From the day Lynn and I met, we’ve gone for drives together out in the country. Three or four times a month we’d head off in a direction we’d never been before, just to see what was there. Now, we found ourselves heading out—specifically to take photographs—two or three times a week. As I got used to my new camera, I was surprised to see that I was actually mastering the medium. I progressed from having one or two keepers per roll of film, to several. My darkroom skills also improved and, as I learned to access my creative side, I realized I’d probably had a latent ability all along.

One day, while we were out driving, Lynn suggested we publish a book of my photographs. Because we already owned our own publishing company, it seemed like an obvious next step. Just 8 years after taking that short photography course, we’re completing this, our sixth Indiana photography book. It’s been a journey neither of us could have foreseen ten years earlier, much less when we met in 1972.

Today, we lead lives completely intertwined with how we earn a living. Together, we travel highways and back roads, seeking out relics of a disappearing Hoosier past. As I take photographs, Lynn keeps records of the locations on her iMac laptop computer, and interviews fascinating local people. Together, we evaluate contact sheets to determine which images to print and, with her artist’s eye (she has a degree in Art Education) she does an excellent job of critiquing my work.
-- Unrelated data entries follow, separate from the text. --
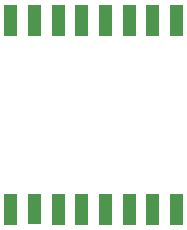
<source format=gtp>
G04 Layer: TopPasteMaskLayer*
G04 EasyEDA v6.1.30, Mon, 22 Apr 2019 04:26:04 GMT*
G04 3299eb1e32c44027902f169d4311eafc,c4e59543e3c44a9793b0b0a188f79ba1,10*
G04 Gerber Generator version 0.2*
G04 Scale: 100 percent, Rotated: No, Reflected: No *
G04 Dimensions in millimeters *
G04 leading zeros omitted , absolute positions ,3 integer and 3 decimal *
%FSLAX33Y33*%
%MOMM*%
G90*
G71D02*


%LPD*%
G36*
G01X9031Y8734D02*
G01X9031Y11333D01*
G01X10131Y11333D01*
G01X10131Y8734D01*
G01X9031Y8734D01*
G37*
G36*
G01X11033Y8736D02*
G01X11033Y11336D01*
G01X12133Y11336D01*
G01X12133Y8736D01*
G01X11033Y8736D01*
G37*
G36*
G01X13032Y8734D02*
G01X13032Y11333D01*
G01X14131Y11333D01*
G01X14131Y8734D01*
G01X13032Y8734D01*
G37*
G36*
G01X15032Y8734D02*
G01X15032Y11333D01*
G01X16131Y11333D01*
G01X16131Y8734D01*
G01X15032Y8734D01*
G37*
G36*
G01X17032Y8734D02*
G01X17032Y11333D01*
G01X18131Y11333D01*
G01X18131Y8734D01*
G01X17032Y8734D01*
G37*
G36*
G01X19032Y8734D02*
G01X19032Y11333D01*
G01X20131Y11333D01*
G01X20131Y8734D01*
G01X19032Y8734D01*
G37*
G36*
G01X21032Y8734D02*
G01X21032Y11333D01*
G01X22131Y11333D01*
G01X22131Y8734D01*
G01X21032Y8734D01*
G37*
G36*
G01X23032Y8734D02*
G01X23032Y11333D01*
G01X24131Y11333D01*
G01X24131Y8734D01*
G01X23032Y8734D01*
G37*
G36*
G01X23032Y24734D02*
G01X23032Y27333D01*
G01X24131Y27333D01*
G01X24131Y24734D01*
G01X23032Y24734D01*
G37*
G36*
G01X21032Y24734D02*
G01X21032Y27333D01*
G01X22131Y27333D01*
G01X22131Y24734D01*
G01X21032Y24734D01*
G37*
G36*
G01X19032Y24734D02*
G01X19032Y27333D01*
G01X20131Y27333D01*
G01X20131Y24734D01*
G01X19032Y24734D01*
G37*
G36*
G01X17032Y24734D02*
G01X17032Y27333D01*
G01X18131Y27333D01*
G01X18131Y24734D01*
G01X17032Y24734D01*
G37*
G36*
G01X15032Y24734D02*
G01X15032Y27333D01*
G01X16131Y27333D01*
G01X16131Y24734D01*
G01X15032Y24734D01*
G37*
G36*
G01X13032Y24734D02*
G01X13032Y27333D01*
G01X14131Y27333D01*
G01X14131Y24734D01*
G01X13032Y24734D01*
G37*
G36*
G01X11032Y24734D02*
G01X11032Y27333D01*
G01X12131Y27333D01*
G01X12131Y24734D01*
G01X11032Y24734D01*
G37*
G36*
G01X9032Y24734D02*
G01X9032Y27333D01*
G01X10131Y27333D01*
G01X10131Y24734D01*
G01X9032Y24734D01*
G37*
M00*
M02*

</source>
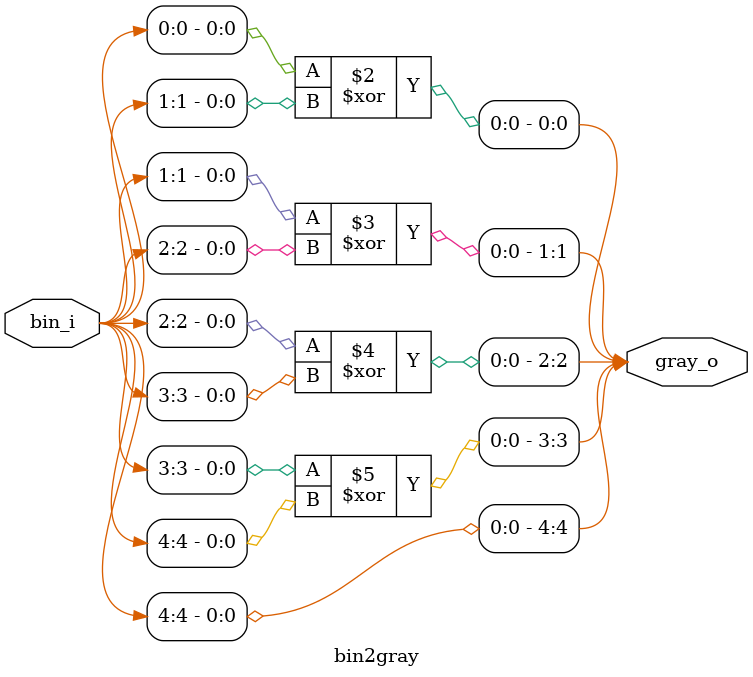
<source format=sv>
module bin2gray
  #(parameter width_p = 5)
  (input [width_p - 1 : 0] bin_i
  ,output [width_p - 1 : 0] gray_o);

   // Your code here
  assign gray_o[width_p-1] = bin_i[width_p-1];
  for (genvar i = 0; i < width_p-1; i++)
   begin : grayloop
    assign gray_o[i] = (bin_i[i] ^ bin_i[i+1]);
   end

endmodule

</source>
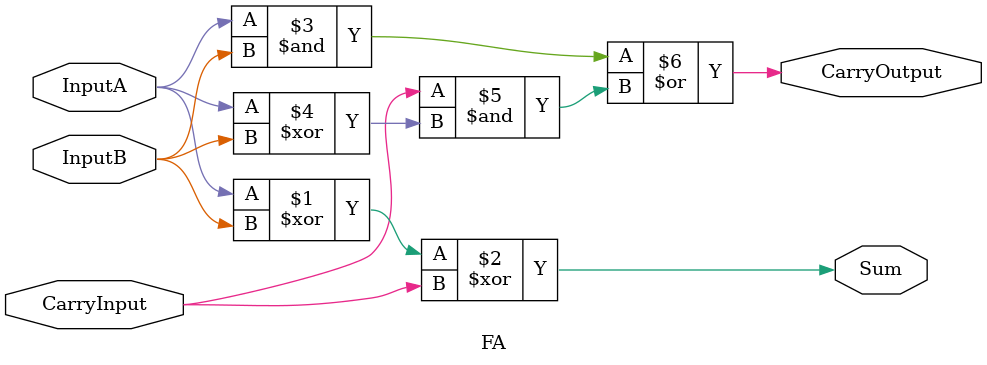
<source format=v>
`timescale 1ns / 1ps

  module FA (InputA, InputB, CarryInput,Sum,CarryOutput);
   input   InputA,InputB,CarryInput;
   output  Sum,CarryOutput;
 
    assign Sum         = InputA ^ InputB ^ CarryInput;
    assign CarryOutput = (InputA & InputB) | (CarryInput & (InputA ^ InputB));
  
  endmodule
</source>
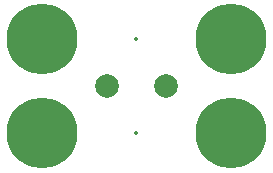
<source format=gtl>
%TF.GenerationSoftware,KiCad,Pcbnew,4.0.5-e0-6337~49~ubuntu16.04.1*%
%TF.CreationDate,2017-01-18T23:04:43-08:00*%
%TF.ProjectId,2x3-Speaker-TH-5mm-Pitch,3278332D537065616B65722D54482D35,1.0*%
%TF.FileFunction,Copper,L1,Top,Signal*%
%FSLAX46Y46*%
G04 Gerber Fmt 4.6, Leading zero omitted, Abs format (unit mm)*
G04 Created by KiCad (PCBNEW 4.0.5-e0-6337~49~ubuntu16.04.1) date Wed Jan 18 23:04:43 2017*
%MOMM*%
%LPD*%
G01*
G04 APERTURE LIST*
%ADD10C,0.350000*%
%ADD11C,2.000000*%
%ADD12C,6.000000*%
%ADD13C,0.350000*%
G04 APERTURE END LIST*
D10*
D11*
X135550000Y-98235000D03*
X140550000Y-98235000D03*
D12*
X130050000Y-102235000D03*
X146050000Y-102235000D03*
X146050000Y-94235000D03*
X130050000Y-94235000D03*
D13*
X135550000Y-98235000D03*
X140550000Y-98235000D03*
X130050000Y-102235000D03*
X146050000Y-102235000D03*
X146050000Y-94235000D03*
X130050000Y-94235000D03*
X138050000Y-94235000D03*
X138050000Y-102235000D03*
M02*

</source>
When it’s time to prepare a book for the printer, she’s the one who makes the final selection of images, as she designs and lays out the cover and all the pages.

So far, our books have required 75,000 miles of journeying, and we’ve visited every city and town (2,099 localities in all) on the Indiana Highway Map. By keeping our own hours, we can, on a minute’s notice, set out on a 16-hour day trip. Or, I might spend time in my darkroom, while Lynn writes an essay about an interesting place we’ve investigated. Or, we might hike in the woods, or read a book. It’s a job—a life—that suits us perfectly.
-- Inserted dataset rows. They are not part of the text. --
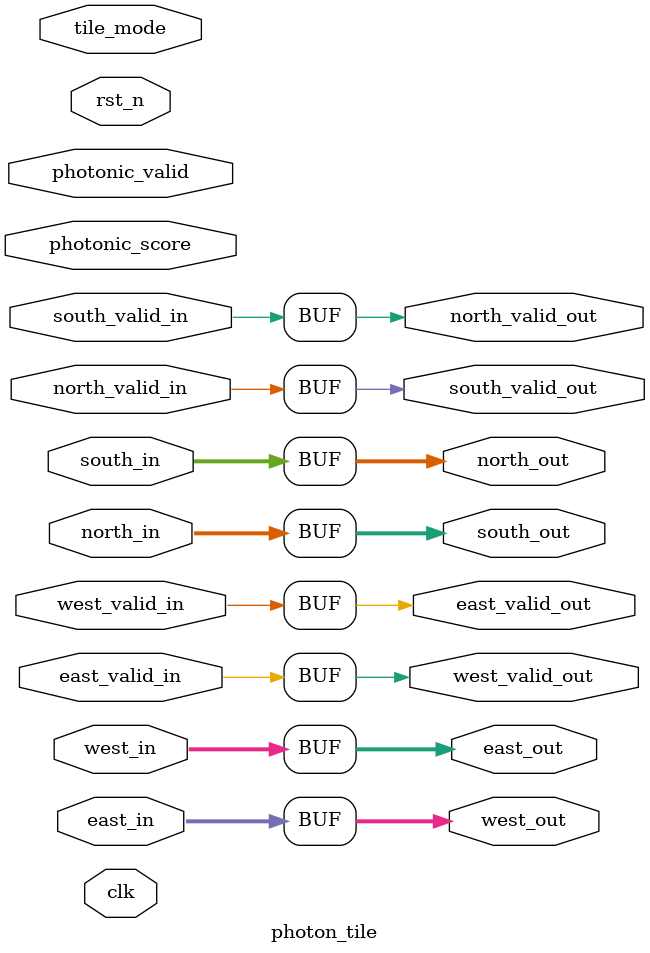
<source format=v>

module photon_tile #(
    parameter GA_DIM     = 32,
    parameter BLADE_W    = 5,
    parameter SRAM_DEPTH = 64,  // 64 multivectors = 2KB local store
    parameter ROUTER_W   = 1088 // 1024-bit MV + 64-bit header
)(
    input  wire                     clk,
    input  wire                     rst_n,
    
    // ---- Mesh Router Interface ----
    // North
    input  wire [ROUTER_W-1:0]      north_in,
    input  wire                     north_valid_in,
    output wire [ROUTER_W-1:0]      north_out,
    output wire                     north_valid_out,
    
    // South
    input  wire [ROUTER_W-1:0]      south_in,
    input  wire                     south_valid_in,
    output wire [ROUTER_W-1:0]      south_out,
    output wire                     south_valid_out,
    
    // East
    input  wire [ROUTER_W-1:0]      east_in,
    input  wire                     east_valid_in,
    output wire [ROUTER_W-1:0]      east_out,
    output wire                     east_valid_out,
    
    // West
    input  wire [ROUTER_W-1:0]      west_in,
    input  wire                     west_valid_in,
    output wire [ROUTER_W-1:0]      west_out,
    output wire                     west_valid_out,
    
    // ---- Photonic Interface ----
    // Score from the Mach-Zehnder interferometer array
    input  wire [31:0]              photonic_score,
    input  wire                     photonic_valid,
    
    // ---- Control ----
    input  wire [1:0]               tile_mode
    // 00 = Idle
    // 01 = Scoring (forward photonic score to mesh)
    // 10 = Aggregation (grade-sparse GP)
    // 11 = RRA Update (rotor * rotor, 256 MADs)
);

    // --------------------------------------------------------
    // Local SRAM (stores multivectors for this tile's partition)
    // --------------------------------------------------------
    reg [32*GA_DIM-1:0] sram [0:SRAM_DEPTH-1];
    reg [5:0]           sram_addr;
    
    // --------------------------------------------------------
    // Grade-Sparse GP Unit
    // Supports three subgrades of the full GP:
    //   - Scalar Product:   32 MADs (scoring)
    //   - Rotor * Vector:   80 MADs (value aggregation)
    //   - Rotor * Rotor:   256 MADs (RRA state update)
    // --------------------------------------------------------
    
    // Rotor indices: grade {0, 2, 4}
    // Blade indices with popcount in {0, 2, 4}
    // Grade 0: [0]
    // Grade 2: [3, 5, 6, 9, 10, 12, 17, 18, 20, 24]
    // Grade 4: [15, 23, 27, 29, 30]
    // Total: 16 rotor components
    
    // Vector indices: grade {1}
    // [1, 2, 4, 8, 16]
    // Total: 5 vector components
    
    // The grade-sparse unit uses a FSM to iterate only over
    // relevant (i,j) pairs based on the current mode.
    
    reg [31:0]          gp_accumulator [0:GA_DIM-1];
    reg [9:0]           gp_counter;      // Max 1024 iterations
    reg                 gp_active;
    reg                 gp_done;
    
    // Precomputed iteration limits for each mode
    wire [9:0] iter_limit;
    assign iter_limit = (tile_mode == 2'b01) ? 10'd32  :   // Scalar product
                        (tile_mode == 2'b10) ? 10'd80  :   // Rotor * Vector
                        (tile_mode == 2'b11) ? 10'd256 :   // Rotor * Rotor
                        10'd0;
    
    always @(posedge clk or negedge rst_n) begin
        if (!rst_n) begin
            gp_counter <= 0;
            gp_active  <= 0;
            gp_done    <= 0;
        end else if (tile_mode != 2'b00 && !gp_active) begin
            gp_active  <= 1;
            gp_counter <= 0;
            gp_done    <= 0;
        end else if (gp_active) begin
            if (gp_counter == iter_limit - 1) begin
                gp_active <= 0;
                gp_done   <= 1;
            end else begin
                gp_counter <= gp_counter + 1;
            end
        end
    end
    
    // --------------------------------------------------------
    // Mesh Router (Simple X-Y Routing)
    // --------------------------------------------------------
    // Each packet has a 64-bit header:
    //   [63:48] = Destination X
    //   [47:32] = Destination Y
    //   [31:16] = Source X
    //   [15:0]  = Packet Type
    
    // For now, simple pass-through routing:
    assign north_out       = south_in;   // Pass south->north
    assign north_valid_out = south_valid_in;
    assign south_out       = north_in;   // Pass north->south
    assign south_valid_out = north_valid_in;
    assign east_out        = west_in;    // Pass west->east
    assign east_valid_out  = west_valid_in;
    assign west_out        = east_in;    // Pass east->west
    assign west_valid_out  = east_valid_in;

endmodule

</source>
As we travel across Indiana, Lynn and I often marvel at how fortunate we are to be able to do what we do—driving around, exploring, discovering unique places. When we come across the battered and rusted hulk of a once-shiny Packard, we know it’s much more than an abandoned car, for it was probably an important part of someone’s life. When we see a stretch of heavy, steel railroad tracks being ripped up, when we look at the ruin of a limestone lock on the Wabash & Erie Canal, when we encounter an empty railroad station, we know these are places that have shaped the destinies of countless Hoosiers.

Yes, we all have memories of journeys involving cars, trains, buses, bridges, roads, and more. We remember how they affected us, changed our lives. There are tales of transportation journeys that all of us could tell but, with the passing of time, many of the stories are destined to be lost, forgotten, unrecorded. This book is filled with transportation relics, but it’s not the objects that are important. It’s the journeys they took us on—especially to destinations within ourselves. It’s the journeys that make us who we are.

May Journey’s End trigger memories of your sojourns across this Hoosier state—and keep them alive.